------ EXCERPT PROVIDED

Elasticsearch does not provide out-of-the-box support for redundant DNS, but you could build it yourself.

Load Balancing

Load balancing & coordination can cause network congestion and add latency.

Algolia API clients connect directly to the server with data on it. There is no network hop or single point of failure for reaching a cluster.

An ES cluster needs the right ratio of data nodes and coordinating nodes to avoid adding latency. 10G network bandwidth is recommended for large clusters.

Garbage Collection

Applications running in the JVM require momentary pauses to free up used memory. During these pauses, requests are queued.

The Algolia engine is written in C++, it does not use the JVM.

The JVM can be tuned to reduce the frequency and impact of GC pauses. The tuning depends on the workload and server resources available. This is a painstaking process about which much has been written.

Sharding

Sharding allows data to be scaled across multiple indices. Overloaded shards exhibit degraded performance.

Algolia handles any required sharding behind the scenes, it is invisible to the user. Shards can be dynamically rebalanced to avoid hot spots.

If original shard assumptions are wrong, such as the choice of a shard key, an Elasticsearch cluster will have to be rebuilt or rebalanced down the road to alleviate performance hotspots.

Heavy Indexing

Large indexing operations can negatively impacts search performance because they compete for the same CPU and memory.

------------

TASKS FOR THIS EXERCISE —
**A)** Return everything in the Elasticsearch and Algolia comparison from "Garbage Collection" down to "use the JVM.", copied word for word.
**B)** Retype everything in the records from the line that contains "scientific name: Calliandra eriophylla" down to the line that contains "state / province: Eastern", both lines included, and nothing more.

------ RECORD LIST

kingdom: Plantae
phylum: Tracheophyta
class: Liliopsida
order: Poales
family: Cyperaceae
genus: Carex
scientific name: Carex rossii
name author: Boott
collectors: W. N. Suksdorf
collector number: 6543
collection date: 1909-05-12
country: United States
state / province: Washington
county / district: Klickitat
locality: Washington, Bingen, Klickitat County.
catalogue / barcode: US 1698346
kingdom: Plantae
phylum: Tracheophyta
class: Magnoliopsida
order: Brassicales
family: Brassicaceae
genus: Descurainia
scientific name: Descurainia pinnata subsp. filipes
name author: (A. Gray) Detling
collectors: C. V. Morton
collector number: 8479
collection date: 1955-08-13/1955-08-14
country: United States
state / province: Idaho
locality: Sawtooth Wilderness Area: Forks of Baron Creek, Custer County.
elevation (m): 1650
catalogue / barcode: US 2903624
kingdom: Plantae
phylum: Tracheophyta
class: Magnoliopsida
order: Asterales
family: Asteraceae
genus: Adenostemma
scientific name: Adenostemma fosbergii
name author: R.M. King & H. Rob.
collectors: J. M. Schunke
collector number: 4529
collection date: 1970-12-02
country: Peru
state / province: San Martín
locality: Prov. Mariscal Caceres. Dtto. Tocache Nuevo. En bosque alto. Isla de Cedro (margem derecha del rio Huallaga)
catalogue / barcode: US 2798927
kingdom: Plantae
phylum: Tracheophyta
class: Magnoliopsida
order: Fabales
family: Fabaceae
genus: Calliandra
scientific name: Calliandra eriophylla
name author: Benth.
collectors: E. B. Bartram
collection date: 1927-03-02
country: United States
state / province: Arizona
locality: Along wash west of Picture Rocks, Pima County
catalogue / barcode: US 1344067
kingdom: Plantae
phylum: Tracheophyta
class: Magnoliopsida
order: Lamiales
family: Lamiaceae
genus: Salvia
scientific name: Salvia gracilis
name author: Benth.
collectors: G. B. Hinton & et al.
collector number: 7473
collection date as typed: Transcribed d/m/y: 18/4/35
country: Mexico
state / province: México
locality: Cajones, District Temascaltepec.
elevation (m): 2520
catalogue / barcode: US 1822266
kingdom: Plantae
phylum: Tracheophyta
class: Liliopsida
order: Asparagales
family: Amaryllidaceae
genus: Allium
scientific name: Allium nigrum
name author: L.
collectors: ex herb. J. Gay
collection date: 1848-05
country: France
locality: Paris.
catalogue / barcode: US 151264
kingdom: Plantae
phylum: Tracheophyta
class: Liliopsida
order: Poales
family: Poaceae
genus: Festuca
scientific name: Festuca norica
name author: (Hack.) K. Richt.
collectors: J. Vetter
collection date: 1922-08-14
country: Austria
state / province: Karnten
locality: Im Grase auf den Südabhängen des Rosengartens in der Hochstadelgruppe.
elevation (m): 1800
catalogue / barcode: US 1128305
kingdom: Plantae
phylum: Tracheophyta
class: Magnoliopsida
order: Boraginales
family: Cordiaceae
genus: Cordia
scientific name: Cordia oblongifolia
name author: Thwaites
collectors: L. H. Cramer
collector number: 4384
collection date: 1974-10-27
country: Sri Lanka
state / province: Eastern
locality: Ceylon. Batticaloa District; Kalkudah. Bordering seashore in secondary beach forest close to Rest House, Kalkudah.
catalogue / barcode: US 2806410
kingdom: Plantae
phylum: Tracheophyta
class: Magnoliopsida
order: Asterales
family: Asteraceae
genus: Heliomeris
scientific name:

------------

COMPLETE ANSWERS —
**A)**
Garbage Collection

Applications running in the JVM require momentary pauses to free up used memory. During these pauses, requests are queued.

The Algolia engine is written in C++, it does not use the JVM.

**B)**
scientific name: Calliandra eriophylla
name author: Benth.
collectors: E. B. Bartram
collection date: 1927-03-02
country: United States
state / province: Arizona
locality: Along wash west of Picture Rocks, Pima County
catalogue / barcode: US 1344067
kingdom: Plantae
phylum: Tracheophyta
class: Magnoliopsida
order: Lamiales
family: Lamiaceae
genus: Salvia
scientific name: Salvia gracilis
name author: Benth.
collectors: G. B. Hinton & et al.
collector number: 7473
collection date as typed: Transcribed d/m/y: 18/4/35
country: Mexico
state / province: México
locality: Cajones, District Temascaltepec.
elevation (m): 2520
catalogue / barcode: US 1822266
kingdom: Plantae
phylum: Tracheophyta
class: Liliopsida
order: Asparagales
family: Amaryllidaceae
genus: Allium
scientific name: Allium nigrum
name author: L.
collectors: ex herb. J. Gay
collection date: 1848-05
country: France
locality: Paris.
catalogue / barcode: US 151264
kingdom: Plantae
phylum: Tracheophyta
class: Liliopsida
order: Poales
family: Poaceae
genus: Festuca
scientific name: Festuca norica
name author: (Hack.) K. Richt.
collectors: J. Vetter
collection date: 1922-08-14
country: Austria
state / province: Karnten
locality: Im Grase auf den Südabhängen des Rosengartens in der Hochstadelgruppe.
elevation (m): 1800
catalogue / barcode: US 1128305
kingdom: Plantae
phylum: Tracheophyta
class: Magnoliopsida
order: Boraginales
family: Cordiaceae
genus: Cordia
scientific name: Cordia oblongifolia
name author: Thwaites
collectors: L. H. Cramer
collector number: 4384
collection date: 1974-10-27
country: Sri Lanka
state / province: Eastern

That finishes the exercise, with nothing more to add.